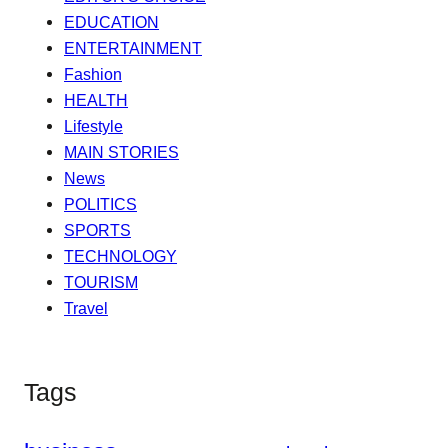
EDUCATION
ENTERTAINMENT
Fashion
HEALTH
Lifestyle
MAIN STORIES
News
POLITICS
SPORTS
TECHNOLOGY
TOURISM
Travel
Tags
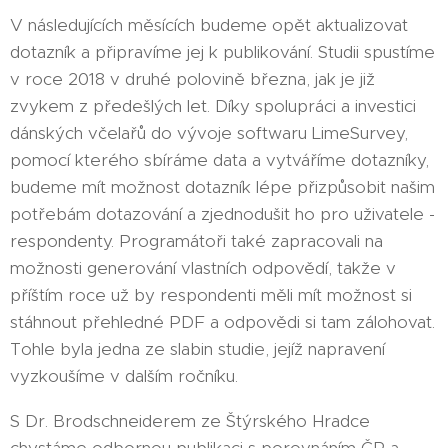
V následujících měsících budeme opět aktualizovat
dotazník a připravíme jej k publikování. Studii spustíme
v roce 2018 v druhé polovině března, jak je již
zvykem z předešlých let. Díky spolupráci a investici
dánských včelařů do vývoje softwaru LimeSurvey,
pomocí kterého sbíráme data a vytváříme dotazníky,
budeme mít možnost dotazník lépe přizpůsobit našim
potřebám dotazování a zjednodušit ho pro uživatele -
respondenty. Programátoři také zapracovali na
možnosti generování vlastních odpovědí, takže v
příštím roce už by respondenti měli mít možnost si
stáhnout přehledné PDF a odpovědi si tam zálohovat.
Tohle byla jedna ze slabin studie, jejíž napravení
vyzkoušíme v dalším ročníku.
S Dr. Brodschneiderem ze Štýrského Hradce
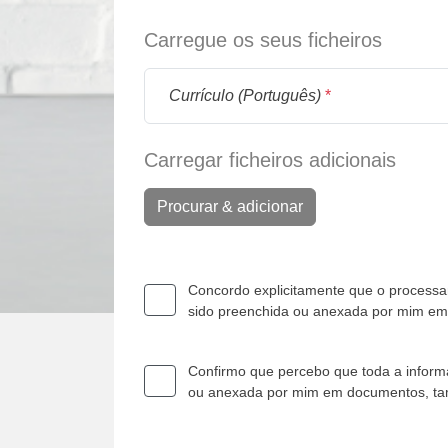
Carregue os seus ficheiros
Currículo (Português)
*
Carregar ficheiros adicionais
Procurar & adicionar
Concordo explicitamente que o processam
sido preenchida ou anexada por mim e
Confirmo que percebo que toda a informa
ou anexada por mim em documentos, t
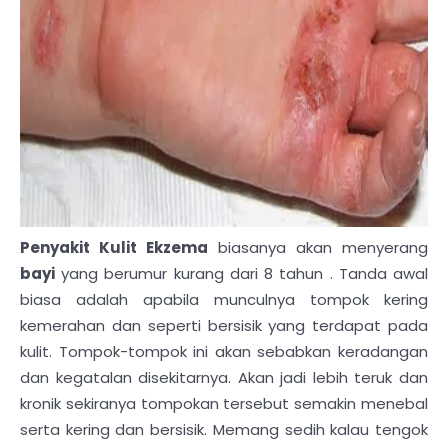
Penyakit Kulit Ekzema
biasanya akan menyerang
bayi
yang berumur kurang dari 8 tahun . Tanda awal
biasa adalah apabila munculnya tompok kering
kemerahan dan seperti bersisik yang terdapat pada
kulit. Tompok-tompok ini akan sebabkan keradangan
dan kegatalan disekitarnya. Akan jadi lebih teruk dan
kronik sekiranya tompokan tersebut semakin menebal
serta kering dan bersisik. Memang sedih kalau tengok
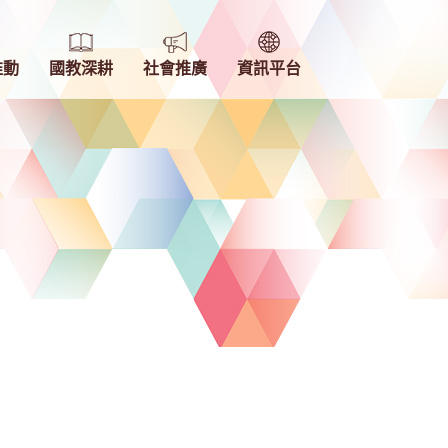
推動
國教深耕
社會推廣
資訊平台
━━━━━━━━━━━━━━━━━━━━
### TASK DIRECTIONS
In the listing above, find the line containing "pomocí kterého sbíráme" and the line containing "kulit. Tompok-tompok ini". Reproduce those lines and all between them exactly, with no pictures and nothing more.

### PROBLEM SOLUTION
pomocí kterého sbíráme data a vytváříme dotazníky,
budeme mít možnost dotazník lépe přizpůsobit našim
potřebám dotazování a zjednodušit ho pro uživatele -
respondenty. Programátoři také zapracovali na
možnosti generování vlastních odpovědí, takže v
příštím roce už by respondenti měli mít možnost si
stáhnout přehledné PDF a odpovědi si tam zálohovat.
Tohle byla jedna ze slabin studie, jejíž napravení
vyzkoušíme v dalším ročníku.
S Dr. Brodschneiderem ze Štýrského Hradce
Carregue os seus ficheiros
Currículo (Português)
*
Carregar ficheiros adicionais
Procurar & adicionar
Concordo explicitamente que o processam
sido preenchida ou anexada por mim e
Confirmo que percebo que toda a informa
ou anexada por mim em documentos, t
Penyakit Kulit Ekzema
biasanya akan menyerang
bayi
yang berumur kurang dari 8 tahun . Tanda awal
biasa adalah apabila munculnya tompok kering
kemerahan dan seperti bersisik yang terdapat pada
kulit. Tompok-tompok ini akan sebabkan keradangan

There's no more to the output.